The price of hubris
History rarely provides moments in which the whole world can unite, overcome their differences and work towards a common goal to the benefit of all. 9-11 was such a moment. It is especially depressing to realize just how much Bush blew it when he frittered away that opportunity in order to push through his own selfish plans.
He must answer for that failing above all others.
Bush's Many Miscalculations
On Sept. 11, the president was handed a historic opportunity.

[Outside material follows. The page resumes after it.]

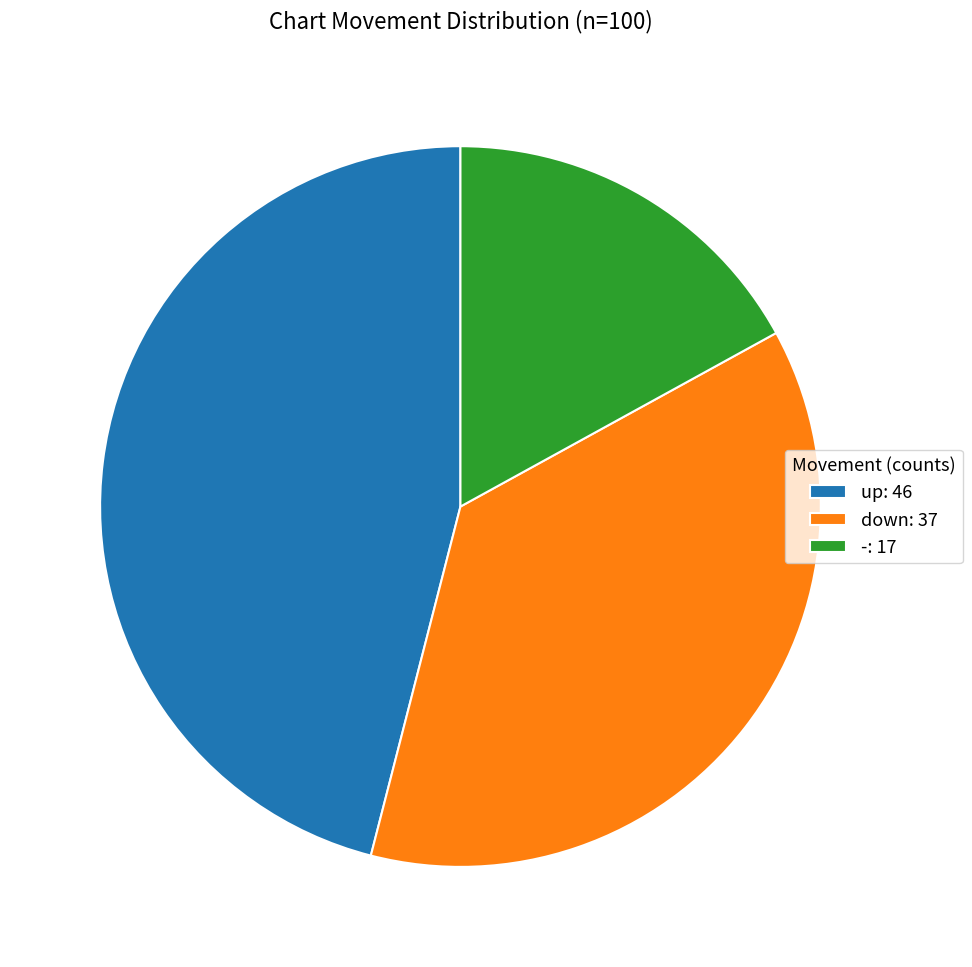

What is the ratio of the value at - to the value at up?

0.4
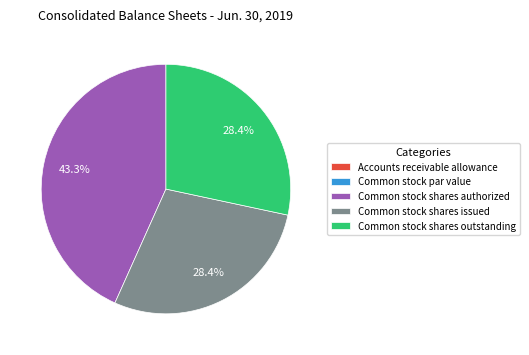

Is there any slice that represents more than half of the pie?

No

He ignored it.
By Fred Kaplan
Posted Tuesday, September 9, 2003, at 4:05 PM PT
Painful as it is to recall those planes smashing into the Twin Towers and the Pentagon two years ago this week, it's nearly as heartbreaking to think back on the moment of nascent harmony that ticked in the wake of the attack—until President Bush decided to reject the opportunity that History thrust before him.
Remember? The French newspaper Le Monde, never one for trans-Atlantic sentimentalism, proclaimed, "We are all Americans." The band outside Buckingham Palace played "The Star-Spangled Banner" during a changing of the guard, as thousands of Londoners tearfully waved American flags. Most significant, the European leaders of NATO, for the first time in the organization's history, invoked Article 5 of its charter, calling on its 19 member-nations to treat the attack on America as an attack on them all—a particularly moving gesture, as Article 5 had been intended to guarantee American retaliation against an attack on Europe.But the Bush administration brushed aside these supportive gestures—and that may loom as the greatest tragedy of Sept. 11, apart from the tolls taken by the attack itself.